Deutsche Titel mit Rekordleistungen im Doppelpack
Klaus Semskij und Eberhard Schwanke holen nationale Titel in Lauchhammer

Top-Erfolge
bei der „Deutschen“: Eberhard Schwanke, Klaus Semskij, Bernhard Hoidn
Die deutschen Bankdrücker zählen seit Jahren zur internationalen Spitze. Zwei davon, im Trikot des Stemmclub Bavaria 20 Landshut, gaben bei den deutschen Meisterschaften der Senioren in Lauchhammer einen spektakulären Beweis ihres Könnens: Klaus Semskij und Eberhard Schwanke. Semskij wurde deutscher Meister der Altersklasse I (40-49 Jahre) und stellte mit 283,5 kg einen neuen deutschen Rekord auf, der auch in der Aktivenklasse gilt. Damit sicherte er sich auch den Gesamtsieg. Beinahe wäre ihm auch eine sportliche Sensation gelungen: Denkbar knapp scheiterte er an der Jahrhundert-Marke von 300 kg. Superschwergewichtler Schwanke drückte Europarekord mit 262 kg in der AK II (50-59 Jahre) und siegte in seiner Kategorie mit 62 kg Vorsprung.
Die beiden Bavarianer präsentieren
sich in Lauchhammer in Höchstform und ließen der nationalen Konkurrenz nicht
den Hauch einer Chance.
Weltmeister Eberhard Schwanke startete
locker mit 250 kg, um dann sogleich die neue Europarekordmarke mit 262 kg ins
Visier zu nehmen. Zunächst bekam er den Versuch ungültig bewertet, dann aber
entledigte er das Kampfgericht jeglicher Zweifel, indem er ohne Makel die Last
nach oben wuchtete. Nur knapp zwei Wochen vor seinem 57.Geburtstag beschenkte
er sich somit selber in mehrfacher Weise: Deutscher Rekord, Europa-Rekord und
Meistertitel.
Klaus Semskij eröffnete mit 265 kg den
Wettbewerb. Gleich im zweiten Versuch ließ er sich die neue deutsche
Rekordmarke von 283,5 kg aufladen und presste sie souverän in die Höhe. Damit
überbot er den eigenen deutschen Rekord in der Aktivenklasse um ein halbes
Kilo.
Zufrieden gab er sich aber noch nicht
und erst jetzt wurde klar, was sein eigentliches Ziel war: Er wollte die 300
kg-Marke knacken und damit deutsche Bankdrückergeschichte schreiben!

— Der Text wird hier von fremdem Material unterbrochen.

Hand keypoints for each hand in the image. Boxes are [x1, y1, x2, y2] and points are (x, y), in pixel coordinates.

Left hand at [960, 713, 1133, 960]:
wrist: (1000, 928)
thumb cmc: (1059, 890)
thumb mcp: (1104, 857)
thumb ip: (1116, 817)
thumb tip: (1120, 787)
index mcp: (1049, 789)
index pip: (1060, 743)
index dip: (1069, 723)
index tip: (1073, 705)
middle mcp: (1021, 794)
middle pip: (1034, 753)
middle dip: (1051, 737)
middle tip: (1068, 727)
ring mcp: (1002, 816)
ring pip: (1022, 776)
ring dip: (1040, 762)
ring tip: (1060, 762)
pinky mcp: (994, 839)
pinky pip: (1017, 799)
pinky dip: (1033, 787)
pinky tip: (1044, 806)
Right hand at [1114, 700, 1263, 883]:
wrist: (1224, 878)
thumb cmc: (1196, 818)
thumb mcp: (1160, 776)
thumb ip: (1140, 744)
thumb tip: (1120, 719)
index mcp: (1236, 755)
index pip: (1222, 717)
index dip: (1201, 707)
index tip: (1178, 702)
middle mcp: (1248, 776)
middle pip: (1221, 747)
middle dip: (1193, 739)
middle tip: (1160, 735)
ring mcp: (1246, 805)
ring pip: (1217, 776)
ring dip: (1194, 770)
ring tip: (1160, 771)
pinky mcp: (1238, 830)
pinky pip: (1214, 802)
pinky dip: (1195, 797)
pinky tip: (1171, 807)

Jede Faser des Körpers war angespannt,
als er die sechs Zentner auf die Brust absenkte, die vorgeschriebene Pause
einhielt und dann den Eisenberg wie ein Gabelstapler nach oben schob. In der Endphase
verschob sich allerdings seine Körperposition und das ahndete das Kampfgericht
mit einem 2:1-Urteil. Semskij bagatellisierte den Versuch lapidar: „Ich wollte
ja nur schauen, wie schwer die 300 kg sind“. Trainer Bernhard Hoidn wurde da
schon konkreter: „Er war in der Form seines Lebens! Da fehlte wirklich nur ein
Quäntchen Glück!“
Freuen kann sich der im 46.Lebensjahr
stehende Ausnahmeathlet dennoch über den Gesamtsieg mit 167,04 Relativpunkten.
Eigentlich wollte sich Klaus Semskij mit dem Einstritt ins Seniorenalter allmählich zurückziehen, doch es läuft besser als je zuvor. Zwei Europa-Titel und eine Vize-Weltmeisterschaft in den letzten drei Jahren und was ganz besonders in seiner Leistungsbiografie ausschlaggebend ist: Er ist auch amtierender deutscher Meister in der Aktivenklasse und hält den Rekord bei den „Jungen“. Wer denkt da ans Aufhören?